The defendant had answered to the declaration for goods sold and delivered, that, if she purchased such goods of the plaintiff, “ she did so through the false and fraudulent representations made by the plaintiff.” The answer contained no allegation as to what constituted or what were the circumstances of the alleged fraud and fraudulent representations. At the trial, the plaintiff objected to evidence that he falsely and fraudulently represented that the goods (which were pills) contained no mercury, when in fact it was contained in them, upon the ground that it was not admissible under the answer; but the presiding judge received it.
While the Gen. Sts. c. 129, § 20 (Pub. Sts. c. 167, § 20), require that “ the answer shall set forth in clear and precise terms *101each substantive fact intended to be relied upon in avoidance of the action,” false and fraudulent representations, by which a contract is induced, are such facts. The pleading in the answer was substantially in accordance with the forms given by Chitty, and certainly as specific as those. Thus, “that the defendant was induced to enter into and to make the said agreement (or promise) by the fraud of the plaintiff; ” also, “ that he was induced to execute the said supposed deed by the fraud of the plaintiff.” 2 Chit. Pl. (16th Am. ed.) 393. If, under the circumstances, it is proper that the plaintiff should have a more specific statement, “ an order for particulars of the fraud relied on may in most cases be obtained.” 2 Chit. Pl. (16th Am. ed.) 393, note y.

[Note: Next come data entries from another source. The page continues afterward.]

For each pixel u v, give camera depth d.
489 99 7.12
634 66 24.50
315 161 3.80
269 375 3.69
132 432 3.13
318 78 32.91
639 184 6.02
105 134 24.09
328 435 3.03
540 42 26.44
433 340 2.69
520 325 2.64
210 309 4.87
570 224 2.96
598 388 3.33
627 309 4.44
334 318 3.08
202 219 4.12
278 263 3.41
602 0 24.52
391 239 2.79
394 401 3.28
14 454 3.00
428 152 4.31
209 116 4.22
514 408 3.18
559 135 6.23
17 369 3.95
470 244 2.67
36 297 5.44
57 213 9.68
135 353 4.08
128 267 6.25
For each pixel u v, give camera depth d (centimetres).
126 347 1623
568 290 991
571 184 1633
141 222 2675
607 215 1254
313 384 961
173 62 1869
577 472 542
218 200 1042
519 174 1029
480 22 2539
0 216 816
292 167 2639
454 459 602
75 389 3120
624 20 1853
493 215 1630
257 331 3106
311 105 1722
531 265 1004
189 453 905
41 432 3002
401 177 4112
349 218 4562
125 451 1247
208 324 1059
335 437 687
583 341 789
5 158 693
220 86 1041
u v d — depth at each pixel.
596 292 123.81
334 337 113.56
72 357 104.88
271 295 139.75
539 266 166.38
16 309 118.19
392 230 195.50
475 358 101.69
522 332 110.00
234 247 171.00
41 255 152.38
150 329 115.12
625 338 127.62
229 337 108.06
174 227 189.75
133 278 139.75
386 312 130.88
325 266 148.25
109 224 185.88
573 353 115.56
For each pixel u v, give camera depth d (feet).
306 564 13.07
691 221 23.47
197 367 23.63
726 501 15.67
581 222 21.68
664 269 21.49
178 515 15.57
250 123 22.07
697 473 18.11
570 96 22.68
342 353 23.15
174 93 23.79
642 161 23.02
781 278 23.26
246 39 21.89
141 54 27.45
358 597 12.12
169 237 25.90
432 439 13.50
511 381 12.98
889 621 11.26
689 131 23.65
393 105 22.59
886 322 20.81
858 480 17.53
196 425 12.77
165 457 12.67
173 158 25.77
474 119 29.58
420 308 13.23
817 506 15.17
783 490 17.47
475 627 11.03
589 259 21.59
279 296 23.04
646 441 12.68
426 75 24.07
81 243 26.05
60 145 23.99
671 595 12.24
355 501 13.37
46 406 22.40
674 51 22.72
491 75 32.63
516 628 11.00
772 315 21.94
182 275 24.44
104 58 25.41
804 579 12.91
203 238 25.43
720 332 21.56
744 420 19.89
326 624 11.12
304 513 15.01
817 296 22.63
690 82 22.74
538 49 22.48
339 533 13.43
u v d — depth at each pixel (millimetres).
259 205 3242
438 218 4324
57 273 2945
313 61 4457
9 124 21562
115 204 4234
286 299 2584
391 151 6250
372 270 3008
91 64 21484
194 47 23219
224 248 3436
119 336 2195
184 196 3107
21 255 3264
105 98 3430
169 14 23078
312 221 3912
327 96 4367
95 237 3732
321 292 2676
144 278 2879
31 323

It is the intention certainly of the practice act to bring the parties to distinct and well-defined issues of fact. The allegations and denials of parties are to be “ so construed by the court as to secure as far as possible substantial precision and certainty, and discourage vagueness and loose generalities.” Gen. Sts. c. 129, § 27. Pub. Sts. c. 167, § 28. The court is invested with ample power to do this, by its authority in all cases to “ order either party to file a statement of such particulars as may be necessary to give the other party and the court reasonable knowledge of the nature and grounds of the action or defence.” Gen. Sts. c. 129, § 58. Pub. Sts. c. 167, § 61. As remarked by the commissioners who framed our system of pleading and practice, as quoted by Mr. Justice Chapman in Oliver v. Colonial Gold Co. 11 Allen, 283, “ Allegations are made that the parties may have notice; but if both parties were content to act upon what they had, why should either be allowed to complain afterwards ? ”
In Blake v. Everett, 1 Allen, 248, the declaration set forth a deed containing a warranty against incumbrances, and alleged as a breach of the covenant the existence of certain rights of way over the land conveyed, no accurate description of their location being given, and it was held, on general demurrer, that the declaration was sufficient, the covenant and its breach being alleged; and that the minuteness with which the specification of the incumbrances should be made was a matter within the discretion of the presiding judge.
*102The answer in the case at bar set forth a legal defence to the action, although with vagueness and generality. Had this been seasonably called to the attention of the court by a motion for a specification of the representations relied on, it is only reasonable to believe that it would have been remedied by an appropriate order. But the plaintiff could not, by objecting to evidence in support of substantive and issuable allegations, deprive the defendant of her right to establish them. Tapley v. Goodsell, 122 Mass. 176, 181.
In this view of the case, it is unnecessary to consider what force, if any, is to be given to the supplementary statement of the presiding judge filed with his allowance of the bill of exceptions. Exceptions overruled.